The Vermont Senate Natural Resources & Energy Committee took testimony last week on H.40, the proposed renewable portfolio standard bill passed by the House on March 10. The bill would replace the Sustainably Priced Energy Enterprise Development (SPEED) Program with the Renewable Energy Standard and Energy Transformation (RESET) Program. The hearings are especially timely in light of a recent decision related to Renewable Energy Credits by the State of Connecticut’s utility commission strongly encouraging Vermont to implement a renewable portfolio standard to replace the SPEED Program.
The RESET Program will require all Vermont retail electricity providers to either produce a fixed percentage of their retail electric sales from renewable energy plants, or purchase renewable energy credits from sources of power that can be delivered in New England. Electricity providers will have to satisfy requirements in three distinct categories to comply with the program: Total Renewable Energy, Distributed Renewable Generation, and Energy Transformation. All three requirements will take effect in 2017, and will increase over time until 2032.
The Total Renewable Energy standard will require electricity providers to obtain a certain percentage of their power from renewable sources, by either building renewable generation facilities, purchasing power from renewable generators, or purchasing renewable energy credits (RECs). The requirement will start at 55% of each provider’s annual retail electric sales, and increase to a maximum of 75% in 2032. The Distributed Renewable Generation requirement can be satisfied through electricity provided by a distributed generation facility smaller than 5 MW, or with a net metering facility. It will start at 1% of each utility’s retail electric sales, and increase to a maximum of 10% in 2032. In addition, Distributed Renewable Generation will be counted toward the Total Renewable Energy standard.
The third category in the RESET bill will require electricity providers to take on “Energy Transformation Projects,” which are activities other than electric generation that result in a net reduction in fossil fuel consumption and greenhouse gas emission by their customers. The current bill lists home weatherization, support for electric vehicles, and high-efficiency heating systems as examples. The energy transformation requirement will start at 2% of annual retail electric sales, and increase to a maximum of 12% in 2032.
The Connecticut Public Utilities Regulatory Authority’s recent decision about RECs derived from renewable energy generated in Vermont may be a factor in the bill’s consideration and ultimate outcome. On March 25, the Authority issued its final decision on a challenge to the marketability under Connecticut law of RECs generated under Vermont’s SPEED program.
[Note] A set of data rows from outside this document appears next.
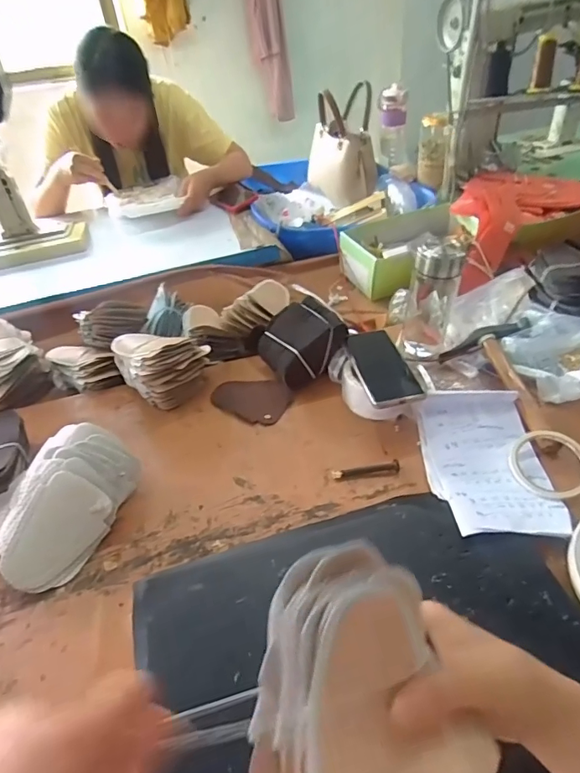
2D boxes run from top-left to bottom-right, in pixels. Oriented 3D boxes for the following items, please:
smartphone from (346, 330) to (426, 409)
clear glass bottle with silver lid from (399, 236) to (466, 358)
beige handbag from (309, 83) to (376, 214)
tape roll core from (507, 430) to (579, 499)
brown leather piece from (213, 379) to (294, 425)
[{"bbox_3d":[0.135,-0.030,0.683,0.076,0.011,0.160,-10,41,-4],"label":"smartphone"},{"bbox_3d":[0.216,-0.129,0.715,0.072,0.183,0.053,6,42,15],"label":"clear glass bottle with silver lid"},{"bbox_3d":[0.149,-0.695,1.365,0.175,0.266,0.216,-7,40,0],"label":"beige handbag"},{"bbox_3d":[0.320,0.097,0.581,0.094,0.027,0.091,22,48,29],"label":"tape roll core"},{"bbox_3d":[-0.062,0.017,0.742,0.126,0.010,0.089,14,45,23],"label":"brown leather piece"}]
Critics of the program argued that since RECs generated in Vermont counted toward the 2012 SPEED goal of 10 percent of statewide electric retail sales, Connecticut utilities could not include Vermont RECs in their renewable portfolios, as Connecticut law excludes RECs already claimed toward another state’s renewable portfolio standards from eligibility under its own program.
The Connecticut Authority ruled that counting Vermont RECs toward the SPEED Program’s current renewable energy goals does not constitute double counting of RECs generated in Vermont. It found that at present the SPEED Program is “dramatically unlike an RPS,” since it does not establish any “direct annual goal” toward which RECs are counted. But the Authority declined to say what would happen after 2017, when target amounts of renewable energy will take effect. It did note that after 2017, the SPEED Program “may trigger a claim” that Vermont’s RECs cannot be counted towards Connecticut’s renewable portfolio standards. The Authority wrote that H.40, if enacted, “would provide more certainty today that SPEED 2017 goals would be administered in a way that is entirely compatible with other state RPS programs.” In other words, in order for RECs generated in Vermont to be eligible toward Connecticut’s renewable portfolio standard after 2017, Vermont will need to implement its own renewable portfolio standard, whether by legislation or by Public Service Board rule.
The Senate Committee heard testimony from three different witnesses addressing the double-counting issue. Darren Springer of the Department of Public Service submitted an economic analysis of the bill prepared by the Legislative Joint Fiscal Office. The JFO noted the difficulty of establishing a “base economic case” under current law. The analysis, which was drafted prior to the Connecticut decision, stated that the uncertainty surrounding Vermont-generated RECs had “depressed the value of these RECs to the point that a ‘current law’ baseline analysis would probably need to assume significant future electricity price increases.” Despite the Connecticut Authority’s positive decision with regard to current Vermont-generated RECs, its warning with regard to post-2017 RECs seems to corroborate the JFO’s assessment. Michael Zahner of the Vermont Chamber of Commerce expressed concerns about the costs associated with transitioning to renewable energy, but noted that “The continued ability to sell RECs into the New England market is central to retaining regional competiveness.” Finally, Patty Richards of the Washington Electric Cooperative testified that since her company’s REC sales amount to $2–3 million per year, clarification of the eligibility of Vermont REC’s for other states’ renewable portfolio standards is an important issue for it.
We will continue to track the bill as it makes its way through the Senate.